Gaius Iulius Septimius Castinus war ein im 2. und 3. Jahrhundert n. Chr. lebender Angehöriger des römischen Senatorenstandes. Durch drei Inschriften, die in Aquincum gefunden wurden, ist seine Laufbahn bekannt, die als cursus inversus, d. h. in absteigender Reihenfolge wiedergegeben ist. In anderen Inschriften wird sein Name als Gaius Iulius Castinus angegeben.

Castinus leistete zunächst seinen Militärdienst als Tribunus militum in der Legio V Macedonica, die ihr Hauptlager in Potaissa in der Provinz Dacia Porolissensis hatte und in der Legio I Adiutrix, die ihr Hauptlager in Brigetio in Pannonia superior hatte. Nach Rom zurückgekehrt, wurde er (in dieser Reihenfolge): Quaestor, Tribunus plebis und Praetor tutelaris. Im Anschluss war er (in dieser Reihenfolge): curator in Aeclanum, curator der Via Salaria, iuridicus per Apuliam Calabriam Lucaniam Bruttios und Statthalter (Proconsul) in der Provinz Creta et Cyrene.

Danach wurde er auf Weisung der drei regierenden Kaiser (ex praecepto dominorum nostrorum) zum Kommandeur (Dux) einer Kampfgruppe ernannt, die aus abgeordneten Teilen (Vexillationen) der vier Legionen gebildet wurde, die in den beiden Provinzen Germania superior und Germania inferior stationiert waren: der Legio VIII Augusta, die ihr Hauptlager in Argentorate hatte, der Legio XXII Primigenia, die ihr Hauptlager in Mogontiacum hatte, der Legio I Minervia, die ihr Hauptlager in Bonna hatte und der Legio XXX Ulpia, die ihr Hauptlager in Vetera hatte. Mit diesem Verband sollte er gegen Abtrünnige und Aufständische vorgehen (adversus defectores et rebelles), die in den Inschriften aber nicht näher bezeichnet werden.

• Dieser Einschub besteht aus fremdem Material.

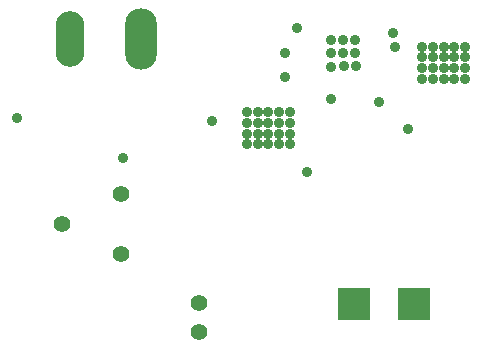
<source format=gbs>
G04*
G04 #@! TF.GenerationSoftware,Altium Limited,Altium Designer,20.0.2 (26)*
G04*
G04 Layer_Color=16711935*
%FSLAX44Y44*%
%MOMM*%
G71*
G01*
G75*
%ADD30C,1.4032*%
%ADD31R,2.7032X2.7032*%
%ADD32O,2.7032X5.2032*%
%ADD33O,2.4532X4.7032*%
%ADD34C,0.9032*%
D30*
X123250Y94500D02*
D03*
Y145500D02*
D03*
X72750Y120000D02*
D03*
X189230Y28140D02*
D03*
Y53140D02*
D03*
D31*
X370600Y52400D02*
D03*
X319800D02*
D03*
D32*
X140010Y276860D02*
D03*
D33*
X80010D02*
D03*
D34*
X265620Y196500D02*
D03*
Y205500D02*
D03*
X256600Y214500D02*
D03*
X247600D02*
D03*
X238600D02*
D03*
X265620Y214500D02*
D03*
Y187500D02*
D03*
X238600Y205500D02*
D03*
X247600D02*
D03*
X256600D02*
D03*
X229600D02*
D03*
X238600Y196500D02*
D03*
X247600D02*
D03*
X256600D02*
D03*
X229600D02*
D03*
X238600Y187500D02*
D03*
X247600D02*
D03*
X256600D02*
D03*
X229600D02*
D03*
Y214500D02*
D03*
X378000Y270000D02*
D03*
X34700Y209300D02*
D03*
X124600Y176100D02*
D03*
X262100Y264400D02*
D03*
X199600Y207100D02*
D03*
X311540Y253365D02*
D03*
X301135Y253175D02*
D03*
X310905Y264478D02*
D03*
X300500Y264287D02*
D03*
X321945Y253365D02*
D03*
X300500Y275400D02*
D03*
X321310Y275590D02*
D03*
X366000Y200000D02*
D03*
X272170Y285830D02*
D03*
X355000Y270000D02*
D03*
X378000Y243000D02*
D03*
X405000D02*
D03*
X396000D02*
D03*
X387000D02*
D03*
X378000Y252000D02*
D03*
X405000D02*
D03*
X396000D02*
D03*
X387000D02*
D03*
X378000Y261000D02*
D03*
X405000D02*
D03*
X396000D02*
D03*
X387000D02*
D03*
X414020Y243000D02*
D03*
Y270000D02*
D03*
X387000Y270000D02*
D03*
X396000D02*
D03*
X405000D02*
D03*
X414020Y261000D02*
D03*
Y252000D02*
D03*
X310905Y275590D02*
D03*
X321310Y264478D02*
D03*
X300990Y226060D02*
D03*
X262070Y244660D02*
D03*
X280670Y163830D02*
D03*
X353060Y281940D02*
D03*
X341630Y223520D02*
D03*
M02*

</source>
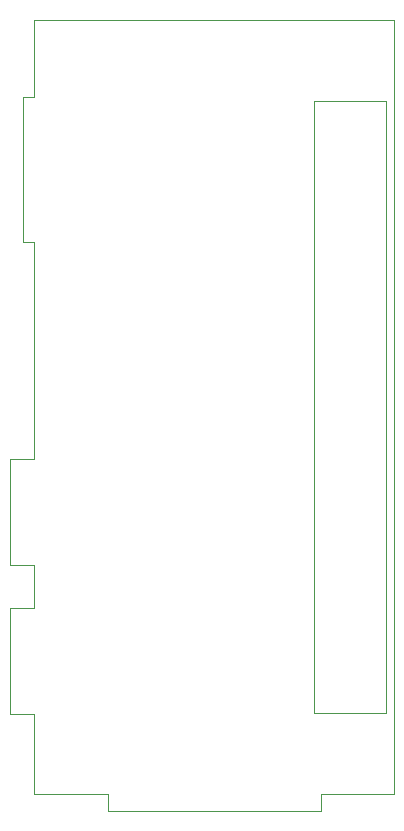
<source format=gbr>
G04 #@! TF.GenerationSoftware,KiCad,Pcbnew,5.1.2-f72e74a~84~ubuntu18.04.1*
G04 #@! TF.CreationDate,2019-05-17T13:13:24-07:00*
G04 #@! TF.ProjectId,RPZ_SC_VNA,52505a5f-5343-45f5-964e-412e6b696361,rev?*
G04 #@! TF.SameCoordinates,Original*
G04 #@! TF.FileFunction,Other,User*
%FSLAX46Y46*%
G04 Gerber Fmt 4.6, Leading zero omitted, Abs format (unit mm)*
G04 Created by KiCad (PCBNEW 5.1.2-f72e74a~84~ubuntu18.04.1) date 2019-05-17 13:13:24*
%MOMM*%
%LPD*%
G04 APERTURE LIST*
%ADD10C,0.050000*%
G04 APERTURE END LIST*
D10*
X128351500Y-51413000D02*
X128351500Y-103213000D01*
X134451500Y-51413000D02*
X128351500Y-51413000D01*
X134451500Y-103213000D02*
X134451500Y-51413000D01*
X128351500Y-103213000D02*
X134451500Y-103213000D01*
X102581500Y-103343000D02*
X104631500Y-103343000D01*
X102581500Y-94343000D02*
X104631500Y-94343000D01*
X102581500Y-103343000D02*
X102581500Y-94343000D01*
X102581500Y-90743000D02*
X104631500Y-90743000D01*
X102581500Y-90743000D02*
X102581500Y-81743000D01*
X102581500Y-81743000D02*
X104631500Y-81743000D01*
X103681500Y-63393000D02*
X104631500Y-63393000D01*
X103681500Y-51093000D02*
X104631500Y-51093000D01*
X103681500Y-51093000D02*
X103681500Y-63393000D01*
X128881500Y-111543000D02*
X128881500Y-110093000D01*
X110881500Y-111543000D02*
X110881500Y-110093000D01*
X110881500Y-111543000D02*
X128881500Y-111543000D01*
X135131500Y-110093000D02*
X135131500Y-44593000D01*
X104631500Y-81743000D02*
X104631500Y-63393000D01*
X135131500Y-44593000D02*
X104631500Y-44593000D01*
X104631500Y-51093000D02*
X104631500Y-44593000D01*
X104631500Y-90743000D02*
X104631500Y-94343000D01*
X104631500Y-103343000D02*
X104631500Y-110093000D01*
X135131500Y-110093000D02*
X128881500Y-110093000D01*
X110881500Y-110093000D02*
X104631500Y-110093000D01*
M02*

</source>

Nachdem er diesen Auftrag erledigt hatte, wurde er Kommandeur (Legatus legionis) der Legio I Minervia; er ist als Legionskommandeur durch eine weitere Inschrift belegt. Im Anschluss war er Statthalter (Legatus Augusti pro praetore) in der Provinz Pannonia inferior, wo er durch zwei weitere Inschriften nachgewiesen ist. Da er in den Inschriften mit seiner Laufbahn bereits als consul designatus bezeichnet wird, dürfte er kurz nach der Statthalterschaft Suffektkonsul geworden sein. Nach seinem Konsulat wurde Castinus Statthalter der Provinz Tres Daciae; er ist als Statthalter in dieser Provinz durch mehrere Inschriften belegt.

Castinus hatte vermutlich nahe Beziehungen zur Dynastie der Severer, wofür auch sein Cognomen Septimius spricht und stand in der Gunst von Caracalla (211–217). Nach der Ermordung Caracallas wurde er durch den neuen Kaiser Macrinus (217–218) als Statthalter abberufen, da laut Cassius Dio (LXXIX, 13, 2) Macrinus dem Castinus wegen seiner Nähe zu Caracalla nicht vertraute. Laut Cassius Dio (LXXX, 4, 3–4) ließ Elagabal (218–222) Castinus hinrichten.